Of course, these points are valid and there are plenty of additional arguments in favour of natural production in terms of countryside management and the social dimension of maintaining vibrant rural communities around the world.

March of technology

However, there is an ongoing march of technology and virtually all citizens in the developed world - and many in the developing world now - carry a smartphone with access to information and communications, capability that was unimaginable in the last century and even the first decade of this century.

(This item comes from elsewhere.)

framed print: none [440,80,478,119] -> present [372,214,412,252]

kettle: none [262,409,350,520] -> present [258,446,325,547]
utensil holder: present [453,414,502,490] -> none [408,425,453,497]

Technology has the obvious capability of making lives better, but it also brings risks with it. We are becoming increasingly aware of the negatives associated with social media, and there is a wider debate about how technology is increasingly dominating our lives, to the point that there is concern it will restrict our ability to think.

In the wider space, there is also a debate about artificial intelligence (or AI). This is where lab-created food fits in.

Need for regulation

Neither farmers nor any other sector of society will stop the advance of knowledge, and indeed, farming has greatly benefited from technological advances.

The development of tractors, genetic improvements in crops and livestock, pesticides, medicines and fertilisers have all combined to enable agriculture to achieve levels of productivity unimaginable to previous generations.

The difficulty is that it is challenging to regulate something that hasn’t yet been successfully developed

With these developments, however, came regulation that became ever more demanding with the passage of time and knowledge gained on the usage of these tools.

Pesticide use is now tightly controlled, as is fertiliser use to protect waterways. Antimicrobial resistance now dictates the use of antibiotics to treat sick animals.

The difficulty is that it is challenging to regulate something that hasn’t yet been successfully developed. When it comes to lab-produced anything - never mind food - we and regulatory bodies, in particular, need to be mindful of the risks from unintended consequences.

That said, regulation is unlikely to be used to stifle innovation, but it is a necessary step to protect our society.

Challenges to alternative food production

No doubt, in time, technology is likely to develop to successfully create lab-based food on a commercial scale, but that is likely some way off. Indeed, before then, it is possible that research will find a way to tackle the emissions problem from livestock!

Plant-based alternatives to meat use well-established technology, but as a recent piece in the Irish Farmers Journal examined, these have been far from commercially successful despite the embrace of celebrities and a general favourable press.

Farmers should be ready for lab-based alternatives to agricultural products, even if they may be some way off.

That is best done by minimising the environmental consequences of natural production and effective marketing of what a naturally produced agricultural product really means compared with any lab-based alternative offering.